Exercise data:
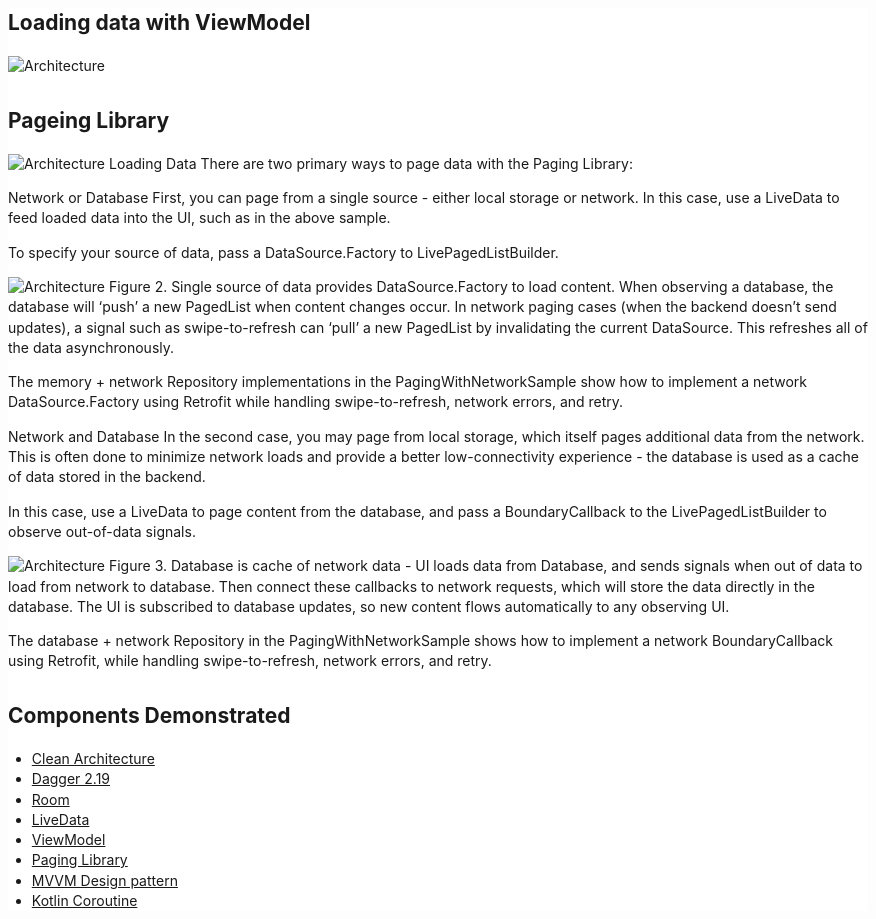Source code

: ## Loading data with ViewModel
<img src="https://github.com/goforers/Grabph/blob/master/Loading%20data%20with%20ViewModel.png" alt="Architecture" width="880"/>

## Pageing Library

<img src="https://github.com/goforers/Grabph/blob/master/paging-threading.gif" alt="Architecture" width="880" />
Loading Data
There are two primary ways to page data with the Paging Library:

Network or Database
First, you can page from a single source - either local storage or network. In this case, use a LiveData<PagedList> to feed loaded data into the UI, such as in the above sample.

To specify your source of data, pass a DataSource.Factory to LivePagedListBuilder.

<img src="https://github.com/goforers/Grabph/blob/master/paging-network-or-database.png" alt="Architecture" width="720" />
Figure 2. Single source of data provides DataSource.Factory to load content.
When observing a database, the database will ‘push’ a new PagedList when content changes occur. In network paging cases (when the backend doesn’t send updates), a signal such as swipe-to-refresh can ‘pull’ a new PagedList by invalidating the current DataSource. This refreshes all of the data asynchronously.

The memory + network Repository implementations in the PagingWithNetworkSample show how to implement a network DataSource.Factory using Retrofit while handling swipe-to-refresh, network errors, and retry.

Network and Database
In the second case, you may page from local storage, which itself pages additional data from the network. This is often done to minimize network loads and provide a better low-connectivity experience - the database is used as a cache of data stored in the backend.

In this case, use a LiveData<PagedList> to page content from the database, and pass a BoundaryCallback to the LivePagedListBuilder to observe out-of-data signals.

<img src="https://github.com/goforers/Grabph/blob/master/paging-network-plus-database.png" alt="Architecture" width="720" />
Figure 3. Database is cache of network data - UI loads data from Database, and sends signals when out of data to load from network to database.
Then connect these callbacks to network requests, which will store the data directly in the database. The UI is subscribed to database updates, so new content flows automatically to any observing UI.

The database + network Repository in the PagingWithNetworkSample shows how to implement a network BoundaryCallback using Retrofit, while handling swipe-to-refresh, network errors, and retry.

## Components Demonstrated
- [Clean Architecture](https://8thlight.com/blog/uncle-bob/2012/08/13/the-clean-architecture.html)
- [Dagger 2.19](https://google.github.io/dagger/)
- [Room](https://developer.android.com/topic/libraries/architecture/room.html)
- [LiveData](https://developer.android.com/topic/libraries/architecture/livedata.html)
- [ViewModel](https://developer.android.com/topic/libraries/architecture/viewmodel.html)
- [Paging Library](https://developer.android.com/topic/libraries/architecture/paging.html)
- [MVVM Design pattern](https://en.wikipedia.org/wiki/Model%E2%80%93view%E2%80%93viewmodel)
- [Kotlin Coroutine](https://kotlinlang.org/docs/reference/coroutines/coroutines-guide.html)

Required action:
Copy every line from the entries above that contains the string "LiveData".

Finished task:
First, you can page from a single source - either local storage or network. In this case, use a LiveData<PagedList> to feed loaded data into the UI, such as in the above sample.
In this case, use a LiveData<PagedList> to page content from the database, and pass a BoundaryCallback to the LivePagedListBuilder to observe out-of-data signals.
- [LiveData](https://developer.android.com/topic/libraries/architecture/livedata.html)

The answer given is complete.